Maionese industriale liquida, succhi di frutta dal colore scuro e marmellate che non si spalmano. Se non ci fossero gli additivi alimentari questi prodotti, come tanti altri, sarebbero proprio così.
L’aspetto, il sapore, l’odore e la consistenza di ciò che si consuma a tavola, è in gran parte dovuto agli additivi, spesso molto criticati ma dei quali l’industria alimentare sembra non poterne fare a meno. Quelli autorizzati sono circa 350, tutti elencati nel Regolamento europeo 1129/2011: quelli che troviamo comunemente negli alimenti che portiamo in tavola devono essere inclusi in questa lista “positiva” di sostanze che hanno superato la complessa procedura di autorizzazione. Tuttavia, seppur leciti da un punto di vista normativo, in alcuni casi sono stati bocciati alla prova dei rischi per la salute.

★ ★ ★

Consegna a: Nei record, dalla prima riga fino a quella che contiene "catalogue / barcode: US 2113955", entrambe comprese, rinomina "collectors" in "raccoglitori" e lascia invariato tutto il resto. Riscrivi soltanto queste righe.
Il brano e i record non hanno alcun legame tra loro.

Dati forniti:
★ ★ ★

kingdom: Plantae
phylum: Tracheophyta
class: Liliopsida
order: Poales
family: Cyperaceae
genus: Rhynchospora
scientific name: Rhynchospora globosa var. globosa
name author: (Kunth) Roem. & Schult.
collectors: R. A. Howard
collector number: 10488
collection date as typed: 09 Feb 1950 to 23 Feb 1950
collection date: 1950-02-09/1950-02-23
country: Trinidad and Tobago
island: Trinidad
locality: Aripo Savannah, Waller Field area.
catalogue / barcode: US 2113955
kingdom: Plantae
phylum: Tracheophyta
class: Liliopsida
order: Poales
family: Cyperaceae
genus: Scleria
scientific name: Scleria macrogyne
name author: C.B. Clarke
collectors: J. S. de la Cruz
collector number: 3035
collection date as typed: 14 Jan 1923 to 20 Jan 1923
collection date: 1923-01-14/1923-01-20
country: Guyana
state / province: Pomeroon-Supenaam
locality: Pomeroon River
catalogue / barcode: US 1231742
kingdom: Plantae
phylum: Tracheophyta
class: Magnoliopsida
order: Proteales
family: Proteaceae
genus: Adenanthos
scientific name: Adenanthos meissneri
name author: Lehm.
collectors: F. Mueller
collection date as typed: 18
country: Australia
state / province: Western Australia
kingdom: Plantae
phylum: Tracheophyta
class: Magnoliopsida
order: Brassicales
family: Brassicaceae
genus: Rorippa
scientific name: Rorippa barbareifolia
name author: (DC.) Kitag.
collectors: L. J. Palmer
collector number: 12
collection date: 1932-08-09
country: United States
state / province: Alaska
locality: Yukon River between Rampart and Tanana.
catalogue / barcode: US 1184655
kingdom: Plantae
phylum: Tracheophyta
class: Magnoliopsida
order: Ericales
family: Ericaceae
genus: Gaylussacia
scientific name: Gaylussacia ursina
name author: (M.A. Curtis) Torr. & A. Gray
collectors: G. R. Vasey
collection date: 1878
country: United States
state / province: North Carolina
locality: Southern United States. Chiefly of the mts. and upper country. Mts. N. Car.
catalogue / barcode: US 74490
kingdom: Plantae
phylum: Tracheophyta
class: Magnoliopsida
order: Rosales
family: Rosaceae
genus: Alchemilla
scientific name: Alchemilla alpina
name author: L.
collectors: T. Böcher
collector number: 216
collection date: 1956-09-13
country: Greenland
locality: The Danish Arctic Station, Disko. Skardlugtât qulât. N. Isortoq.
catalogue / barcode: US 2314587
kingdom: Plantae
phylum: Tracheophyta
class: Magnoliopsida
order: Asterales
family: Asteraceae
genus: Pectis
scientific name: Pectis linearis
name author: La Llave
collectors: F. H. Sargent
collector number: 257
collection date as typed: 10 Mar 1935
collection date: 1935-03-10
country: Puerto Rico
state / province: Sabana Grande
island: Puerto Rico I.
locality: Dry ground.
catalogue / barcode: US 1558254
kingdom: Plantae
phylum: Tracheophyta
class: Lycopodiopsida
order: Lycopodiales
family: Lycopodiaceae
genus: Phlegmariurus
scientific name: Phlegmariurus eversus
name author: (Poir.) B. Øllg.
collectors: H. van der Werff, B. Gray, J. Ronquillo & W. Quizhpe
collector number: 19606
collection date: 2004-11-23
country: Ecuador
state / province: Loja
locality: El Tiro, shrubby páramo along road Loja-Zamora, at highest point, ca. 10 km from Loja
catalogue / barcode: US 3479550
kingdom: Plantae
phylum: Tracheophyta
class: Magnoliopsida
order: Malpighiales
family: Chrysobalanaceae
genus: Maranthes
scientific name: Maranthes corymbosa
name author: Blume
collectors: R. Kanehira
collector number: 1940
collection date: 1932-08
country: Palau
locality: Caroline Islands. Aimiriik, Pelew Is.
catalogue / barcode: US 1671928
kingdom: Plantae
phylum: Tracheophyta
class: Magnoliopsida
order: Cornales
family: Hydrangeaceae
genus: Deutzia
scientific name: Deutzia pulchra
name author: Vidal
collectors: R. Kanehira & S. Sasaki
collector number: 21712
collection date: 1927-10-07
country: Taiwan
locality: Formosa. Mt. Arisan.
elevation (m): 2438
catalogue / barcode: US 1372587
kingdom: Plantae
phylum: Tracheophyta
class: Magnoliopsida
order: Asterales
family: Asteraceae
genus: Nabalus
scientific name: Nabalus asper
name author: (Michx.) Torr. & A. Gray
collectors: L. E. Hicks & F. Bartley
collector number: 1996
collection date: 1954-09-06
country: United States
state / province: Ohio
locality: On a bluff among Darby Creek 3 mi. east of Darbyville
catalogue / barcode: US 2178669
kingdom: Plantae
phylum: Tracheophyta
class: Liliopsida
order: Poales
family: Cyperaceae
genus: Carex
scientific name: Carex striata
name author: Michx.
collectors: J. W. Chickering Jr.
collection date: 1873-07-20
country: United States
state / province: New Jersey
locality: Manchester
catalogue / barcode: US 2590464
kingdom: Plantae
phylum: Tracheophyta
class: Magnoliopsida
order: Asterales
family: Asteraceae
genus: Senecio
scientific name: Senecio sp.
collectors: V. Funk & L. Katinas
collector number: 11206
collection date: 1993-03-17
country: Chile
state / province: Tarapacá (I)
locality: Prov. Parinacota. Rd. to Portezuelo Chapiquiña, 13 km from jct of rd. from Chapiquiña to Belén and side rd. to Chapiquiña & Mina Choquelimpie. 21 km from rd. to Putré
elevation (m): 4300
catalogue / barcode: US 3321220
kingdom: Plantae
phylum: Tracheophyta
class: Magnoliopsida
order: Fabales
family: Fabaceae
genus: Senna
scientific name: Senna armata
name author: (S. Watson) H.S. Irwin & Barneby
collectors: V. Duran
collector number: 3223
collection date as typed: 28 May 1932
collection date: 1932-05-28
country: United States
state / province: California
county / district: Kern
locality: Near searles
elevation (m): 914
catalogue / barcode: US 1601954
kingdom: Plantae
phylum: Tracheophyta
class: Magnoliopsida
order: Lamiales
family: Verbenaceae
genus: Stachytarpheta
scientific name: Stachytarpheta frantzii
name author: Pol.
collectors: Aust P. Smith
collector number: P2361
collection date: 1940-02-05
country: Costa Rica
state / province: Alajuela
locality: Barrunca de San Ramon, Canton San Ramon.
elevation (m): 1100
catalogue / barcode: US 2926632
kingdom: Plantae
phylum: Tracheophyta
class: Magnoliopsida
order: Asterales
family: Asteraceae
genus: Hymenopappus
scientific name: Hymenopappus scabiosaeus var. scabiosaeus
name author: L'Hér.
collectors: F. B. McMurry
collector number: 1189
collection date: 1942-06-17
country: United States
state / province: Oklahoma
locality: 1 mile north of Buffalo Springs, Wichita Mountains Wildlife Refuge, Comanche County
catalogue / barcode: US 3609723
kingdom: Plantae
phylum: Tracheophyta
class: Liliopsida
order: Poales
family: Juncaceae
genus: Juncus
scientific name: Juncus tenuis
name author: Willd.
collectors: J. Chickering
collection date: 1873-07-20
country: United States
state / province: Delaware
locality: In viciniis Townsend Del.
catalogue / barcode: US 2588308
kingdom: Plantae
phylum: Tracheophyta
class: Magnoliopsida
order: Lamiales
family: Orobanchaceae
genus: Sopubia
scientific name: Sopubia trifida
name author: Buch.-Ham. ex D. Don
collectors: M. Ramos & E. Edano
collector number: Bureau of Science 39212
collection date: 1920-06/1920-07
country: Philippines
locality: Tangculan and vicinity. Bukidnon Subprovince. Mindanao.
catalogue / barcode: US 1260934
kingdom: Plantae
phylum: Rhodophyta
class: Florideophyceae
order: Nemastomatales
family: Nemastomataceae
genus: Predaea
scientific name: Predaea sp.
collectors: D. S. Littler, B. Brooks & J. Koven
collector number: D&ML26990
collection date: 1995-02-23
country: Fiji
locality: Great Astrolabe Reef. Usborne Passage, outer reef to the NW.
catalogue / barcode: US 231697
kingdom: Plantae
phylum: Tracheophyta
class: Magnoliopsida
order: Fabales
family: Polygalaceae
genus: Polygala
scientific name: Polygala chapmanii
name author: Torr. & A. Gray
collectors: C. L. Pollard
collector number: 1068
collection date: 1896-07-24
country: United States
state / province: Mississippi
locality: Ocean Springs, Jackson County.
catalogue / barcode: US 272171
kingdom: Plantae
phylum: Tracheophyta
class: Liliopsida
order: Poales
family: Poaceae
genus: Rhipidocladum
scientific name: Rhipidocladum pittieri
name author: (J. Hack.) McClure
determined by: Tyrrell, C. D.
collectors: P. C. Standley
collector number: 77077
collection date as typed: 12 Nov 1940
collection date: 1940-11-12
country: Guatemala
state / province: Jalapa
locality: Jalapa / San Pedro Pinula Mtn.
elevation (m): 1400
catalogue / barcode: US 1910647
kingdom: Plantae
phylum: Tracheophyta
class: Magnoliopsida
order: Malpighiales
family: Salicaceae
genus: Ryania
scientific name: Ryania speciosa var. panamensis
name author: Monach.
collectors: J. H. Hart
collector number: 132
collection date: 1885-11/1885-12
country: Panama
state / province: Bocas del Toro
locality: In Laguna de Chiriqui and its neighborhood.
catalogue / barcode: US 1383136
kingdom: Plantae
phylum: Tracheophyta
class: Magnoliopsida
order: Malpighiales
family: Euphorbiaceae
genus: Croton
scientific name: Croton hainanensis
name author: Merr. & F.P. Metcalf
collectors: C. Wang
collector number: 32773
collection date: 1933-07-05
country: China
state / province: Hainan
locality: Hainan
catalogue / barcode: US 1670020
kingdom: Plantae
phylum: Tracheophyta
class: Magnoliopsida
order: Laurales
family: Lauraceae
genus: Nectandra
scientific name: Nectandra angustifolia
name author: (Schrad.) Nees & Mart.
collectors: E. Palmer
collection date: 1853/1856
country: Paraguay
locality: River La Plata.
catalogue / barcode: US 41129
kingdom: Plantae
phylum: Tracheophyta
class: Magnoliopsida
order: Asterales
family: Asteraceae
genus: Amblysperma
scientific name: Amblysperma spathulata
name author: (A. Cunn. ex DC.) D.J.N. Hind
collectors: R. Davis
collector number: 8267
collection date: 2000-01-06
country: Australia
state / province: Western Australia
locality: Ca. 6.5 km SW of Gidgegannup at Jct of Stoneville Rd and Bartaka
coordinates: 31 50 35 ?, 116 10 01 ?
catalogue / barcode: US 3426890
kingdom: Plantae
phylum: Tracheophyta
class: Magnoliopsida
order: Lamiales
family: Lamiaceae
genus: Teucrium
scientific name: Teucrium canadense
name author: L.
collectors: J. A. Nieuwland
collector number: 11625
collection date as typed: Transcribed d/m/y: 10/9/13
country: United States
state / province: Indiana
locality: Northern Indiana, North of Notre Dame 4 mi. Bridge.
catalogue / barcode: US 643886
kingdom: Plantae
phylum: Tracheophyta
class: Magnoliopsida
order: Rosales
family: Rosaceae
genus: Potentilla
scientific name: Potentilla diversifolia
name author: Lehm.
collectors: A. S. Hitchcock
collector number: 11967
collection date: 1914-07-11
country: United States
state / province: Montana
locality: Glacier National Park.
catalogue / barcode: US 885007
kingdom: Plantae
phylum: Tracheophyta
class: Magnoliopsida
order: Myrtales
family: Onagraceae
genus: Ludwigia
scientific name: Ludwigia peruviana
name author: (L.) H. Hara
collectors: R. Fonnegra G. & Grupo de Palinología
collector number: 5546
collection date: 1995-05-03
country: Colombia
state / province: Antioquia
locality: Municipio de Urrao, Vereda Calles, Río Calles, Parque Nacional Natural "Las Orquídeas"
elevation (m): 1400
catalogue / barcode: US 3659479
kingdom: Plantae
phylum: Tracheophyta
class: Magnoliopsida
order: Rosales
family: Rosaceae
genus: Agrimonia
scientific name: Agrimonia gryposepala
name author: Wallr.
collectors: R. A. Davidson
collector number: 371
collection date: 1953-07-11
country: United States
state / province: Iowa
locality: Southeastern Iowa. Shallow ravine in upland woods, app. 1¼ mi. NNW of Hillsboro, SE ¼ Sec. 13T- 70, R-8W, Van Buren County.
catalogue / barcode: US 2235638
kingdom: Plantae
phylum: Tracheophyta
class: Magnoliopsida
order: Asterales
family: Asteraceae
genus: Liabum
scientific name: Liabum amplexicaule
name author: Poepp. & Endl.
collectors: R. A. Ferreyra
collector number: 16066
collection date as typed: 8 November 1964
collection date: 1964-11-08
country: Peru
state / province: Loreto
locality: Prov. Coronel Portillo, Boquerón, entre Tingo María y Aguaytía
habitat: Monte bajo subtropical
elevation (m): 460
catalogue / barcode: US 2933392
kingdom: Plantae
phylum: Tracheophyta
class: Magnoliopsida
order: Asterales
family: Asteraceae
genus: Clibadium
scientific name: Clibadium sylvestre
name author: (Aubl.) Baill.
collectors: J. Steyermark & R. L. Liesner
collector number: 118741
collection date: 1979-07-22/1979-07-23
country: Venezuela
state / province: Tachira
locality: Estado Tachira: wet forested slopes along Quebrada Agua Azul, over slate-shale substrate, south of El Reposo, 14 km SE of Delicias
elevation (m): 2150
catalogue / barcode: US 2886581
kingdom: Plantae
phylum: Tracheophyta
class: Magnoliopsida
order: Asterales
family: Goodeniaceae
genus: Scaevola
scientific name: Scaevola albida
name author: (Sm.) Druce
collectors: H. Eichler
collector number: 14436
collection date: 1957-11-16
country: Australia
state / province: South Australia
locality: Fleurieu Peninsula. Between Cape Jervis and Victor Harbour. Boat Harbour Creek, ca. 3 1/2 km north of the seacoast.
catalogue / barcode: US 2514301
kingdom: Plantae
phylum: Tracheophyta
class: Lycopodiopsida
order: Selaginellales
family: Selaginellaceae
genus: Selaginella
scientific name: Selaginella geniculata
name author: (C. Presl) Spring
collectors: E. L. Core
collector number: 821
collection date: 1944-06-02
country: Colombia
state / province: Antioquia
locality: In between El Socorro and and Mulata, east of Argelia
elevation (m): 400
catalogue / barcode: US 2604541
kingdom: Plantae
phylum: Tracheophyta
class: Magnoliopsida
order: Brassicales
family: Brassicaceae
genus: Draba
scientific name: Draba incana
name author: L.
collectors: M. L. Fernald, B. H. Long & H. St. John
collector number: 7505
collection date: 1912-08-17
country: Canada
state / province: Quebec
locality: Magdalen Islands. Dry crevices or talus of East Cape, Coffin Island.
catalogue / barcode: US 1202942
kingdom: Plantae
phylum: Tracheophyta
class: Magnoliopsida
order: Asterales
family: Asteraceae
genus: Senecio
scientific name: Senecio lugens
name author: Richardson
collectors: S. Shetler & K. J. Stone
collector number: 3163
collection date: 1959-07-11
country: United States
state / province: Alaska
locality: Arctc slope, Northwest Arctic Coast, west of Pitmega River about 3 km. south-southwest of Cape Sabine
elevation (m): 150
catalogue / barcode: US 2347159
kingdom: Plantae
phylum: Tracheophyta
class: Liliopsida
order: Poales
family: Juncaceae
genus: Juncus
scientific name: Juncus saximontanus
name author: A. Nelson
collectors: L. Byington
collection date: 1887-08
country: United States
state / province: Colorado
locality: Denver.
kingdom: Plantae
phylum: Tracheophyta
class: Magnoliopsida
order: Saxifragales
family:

★ ★ ★

Consegna b: Ricopia dal brano sugli additivi alimentari il passo compreso tra "L’aspetto, il sapore, l’odore" e "per la salute.", estremi inclusi.

Soluzione svolta a:
kingdom: Plantae
phylum: Tracheophyta
class: Liliopsida
order: Poales
family: Cyperaceae
genus: Rhynchospora
scientific name: Rhynchospora globosa var. globosa
name author: (Kunth) Roem. & Schult.
raccoglitori: R. A. Howard
collector number: 10488
collection date as typed: 09 Feb 1950 to 23 Feb 1950
collection date: 1950-02-09/1950-02-23
country: Trinidad and Tobago
island: Trinidad
locality: Aripo Savannah, Waller Field area.
catalogue / barcode: US 2113955

Soluzione svolta b:
L’aspetto, il sapore, l’odore e la consistenza di ciò che si consuma a tavola, è in gran parte dovuto agli additivi, spesso molto criticati ma dei quali l’industria alimentare sembra non poterne fare a meno. Quelli autorizzati sono circa 350, tutti elencati nel Regolamento europeo 1129/2011: quelli che troviamo comunemente negli alimenti che portiamo in tavola devono essere inclusi in questa lista “positiva” di sostanze che hanno superato la complessa procedura di autorizzazione. Tuttavia, seppur leciti da un punto di vista normativo, in alcuni casi sono stati bocciati alla prova dei rischi per la salute.